ABOUT THIS TASK — Pull out every line in the data below that contains the word "values" and copy each one in full.

DATA TO EXAMINE —
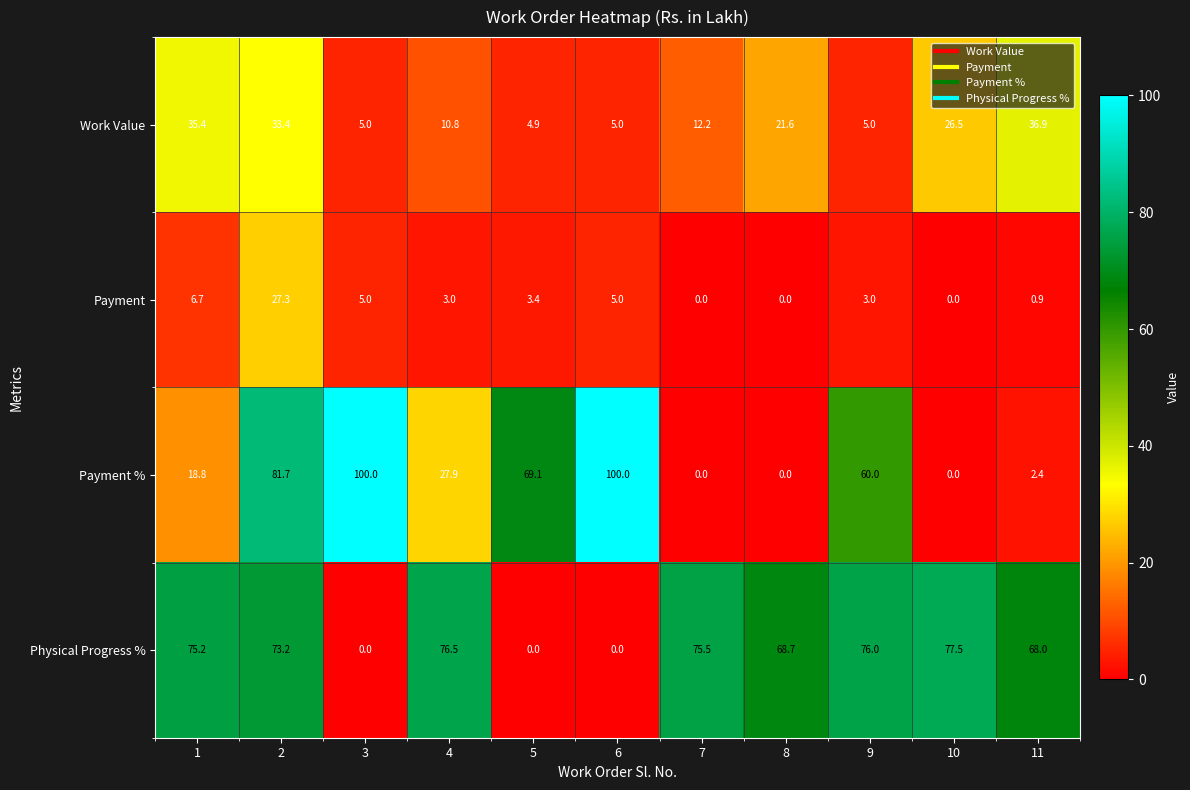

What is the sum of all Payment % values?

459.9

==

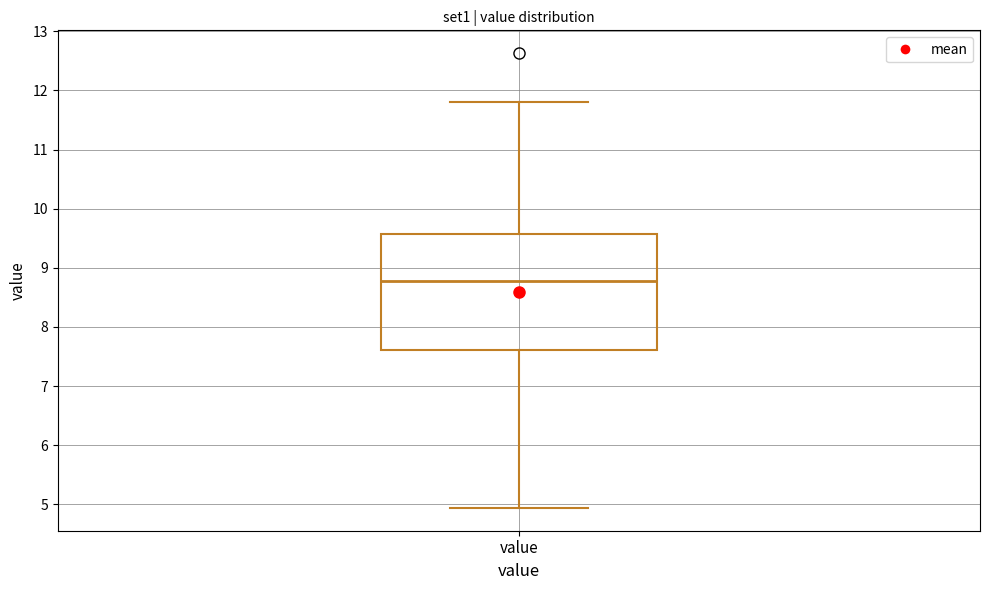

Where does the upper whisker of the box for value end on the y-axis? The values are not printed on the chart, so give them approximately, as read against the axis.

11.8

---

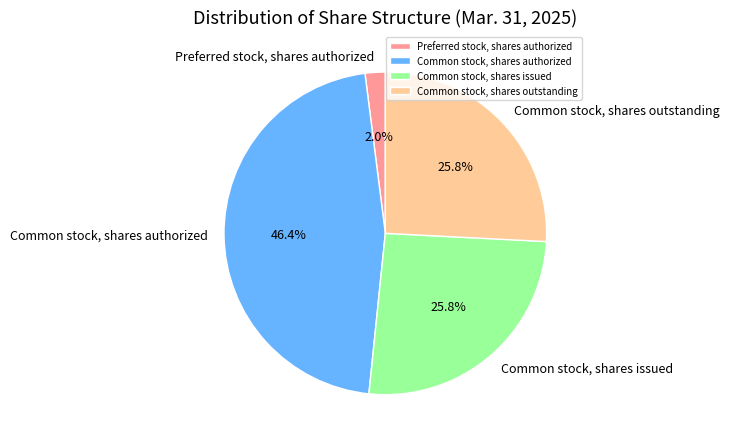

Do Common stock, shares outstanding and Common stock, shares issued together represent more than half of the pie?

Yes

EXERCISE RESULT —
What is the sum of all Payment % values?
Where does the upper whisker of the box for value end on the y-axis? The values are not printed on the chart, so give them approximately, as read against the axis.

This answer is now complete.